Perform Aggregation with Flow Transform (Sum / Count)

Quick guide: use the Flow Transform element to perform aggregate operations (sum, count) without loops by exposing Apex @AuraEnabled properties to Flow.

Overview

The Flow Transform element (Summer ’24 onward) lets you perform collection transforms such as sum, count, min, max and grouping. Instead of looping through a collection in Flow, you can expose an Apex class with @AuraEnabled properties to receive aggregated values directly in Flow. This simplifies automations and reduces the number of Flow elements needed.

Why this matters

Aggregations in Flow help you calculate totals, counts or other metrics from record collections without building manual loops.
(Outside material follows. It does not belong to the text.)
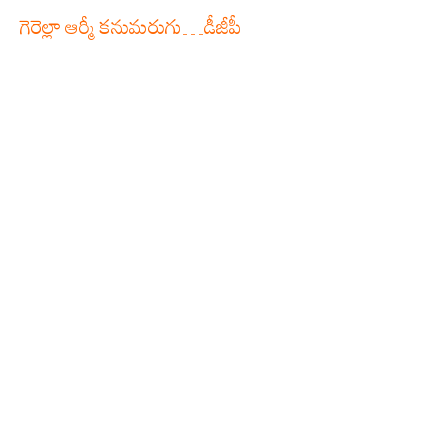
గెరెల్లా ఆర్మీ క‌నుమరుగు…డీజీపీ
This leads to:

  • Cleaner Flow diagrams
  • Better performance for large collections
  • Easier maintenance and fewer elements

How it works (high-level)

1) Create an Apex class with public static properties or an inner wrapper marked @AuraEnabled.
2) Use Get Records to fetch the collection (for example, Accounts).
3) Configure the Transform element to reference the Apex type and the property to hold the aggregated value (Sum or Count).
4) The transform returns the aggregated value into your Flow variable — no loop required.

Minimal Apex example

Define a simple Apex type that Flow can reference; Flow reads/writes to the fields exposed with @AuraEnabled:

public with sharing class FlowAggregationResult {
    @AuraEnabled public Decimal totalEmployees;
    @AuraEnabled public Integer accountCount;
}

In Flow, you would:

  • Use Get Records to fetch Accounts (with NumberOfEmployees field).
  • Add a Transform element and select the Apex-defined type (FlowAggregationResult) and map the Sum operation on NumberOfEmployees to the totalEmployees field.
  • Optionally map a Count operation to accountCount.
  • Use the aggregated results in later Flow elements (assign, decision, update records).

Best practices

  • Always enforce field- and object-level security when building Flows that use Apex types.
  • Validate nulls — if numeric fields are empty, coalesce or handle default values in the Apex type or Flow.
  • Use transforms for simple aggregations; for complex grouping or calculations consider Apex or report-level aggregation.

Use cases

Common scenarios include: calculating total headcount across related accounts, summing order quantities before creating a summary record, or quickly returning record counts for conditional logic.

Conclusion

Using the Transform element together with a lightweight Apex type gives admins and developers a fast, maintainable way to perform aggregate operations inside Flows — removing the need for explicit loops and reducing flow complexity.

Why this matters for Salesforce admins, developers and business users: it reduces Flow complexity, improves performance, and makes aggregate calculations easier to maintain and reuse across automations.